His album, Gorgeous George, demonstrates a sound grasp of the textures of classic pop - from the bumblebee, Isley Brothers guitar of that first single to the funky wah-wah of its follow-up, "If You Could Love Me". So it was a surprise when he came out carrying only an acoustic guitar, and sang four songs alone.

The pretty-boy cheekbones had filled out (he is in his mid-thirties, after all), but a new song over-crammed with words like "contemptuously" and "aspirations" confirmed this was still the same old clever-but-clumsy Collins.

When a basic band did emerge, it produced a sound far funkier and heavier than anticipated. Predictably, the loudest cheers were for the oldies: "Come with me, if you will, for a trip down memory lane," he hammed, surprisingly self-consciously. "It is kind of corny doing that song after all these years," he mumbled after "Rip It Up".

The days of independent music are gone, he told a heckler who called for something from Orange Juice's time on the indie label Postcard. "I didn't want to say this to you, but we've sold out."
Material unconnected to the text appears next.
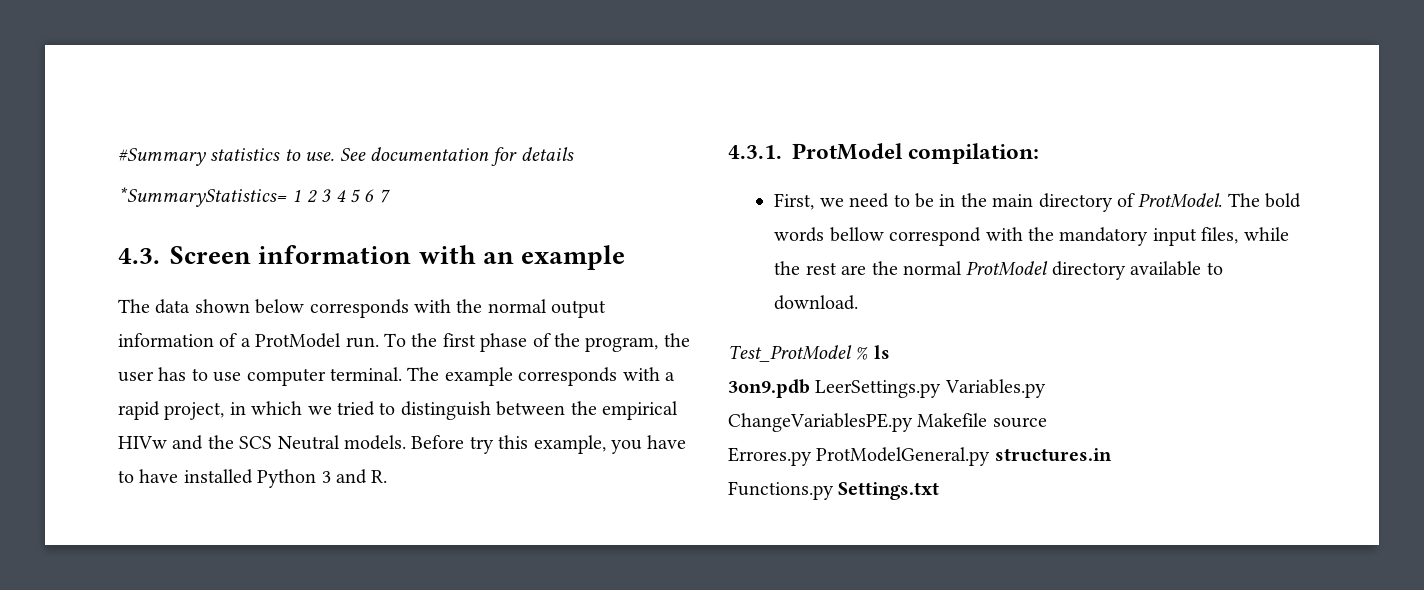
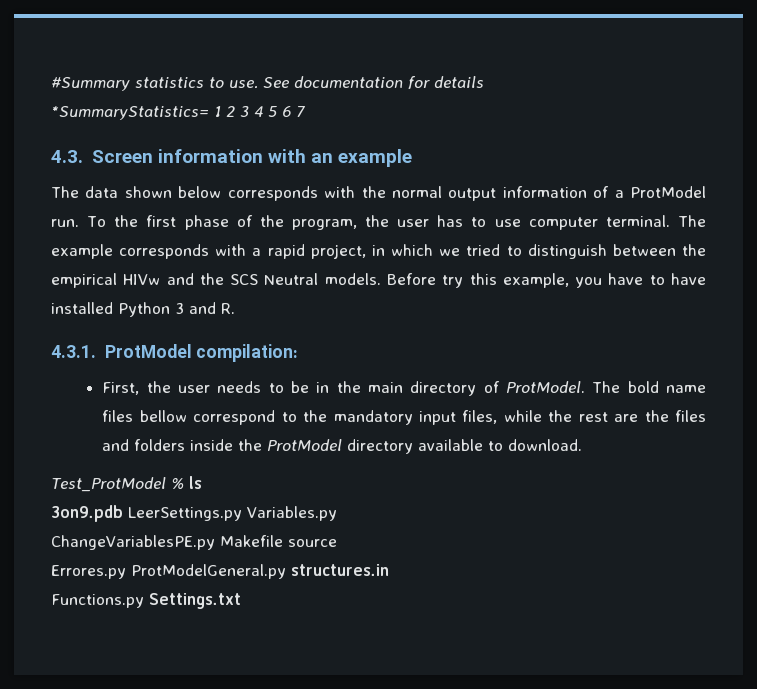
[819,193,890,208] we need -> [146,381,262,393] the user needs
[774,227,825,242] words -> [666,385,707,393] [102,410,134,422] name files
[985,227,1023,241] with -> [281,412,297,422] to
[902,261,962,275] normal -> [675,410,707,422] [102,439,263,451] files and folders inside the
Not quite. The merchandising operation was a man selling T-shirts from a cardboard box. One was a football-style skinny-rib with "E Collins" and the number three on the back. For a while, Collins was like one of those old players they describe as the greatest never to play for their country: the best Scottish pop writer never to have had a really big hit. Suddenly, he's made the team.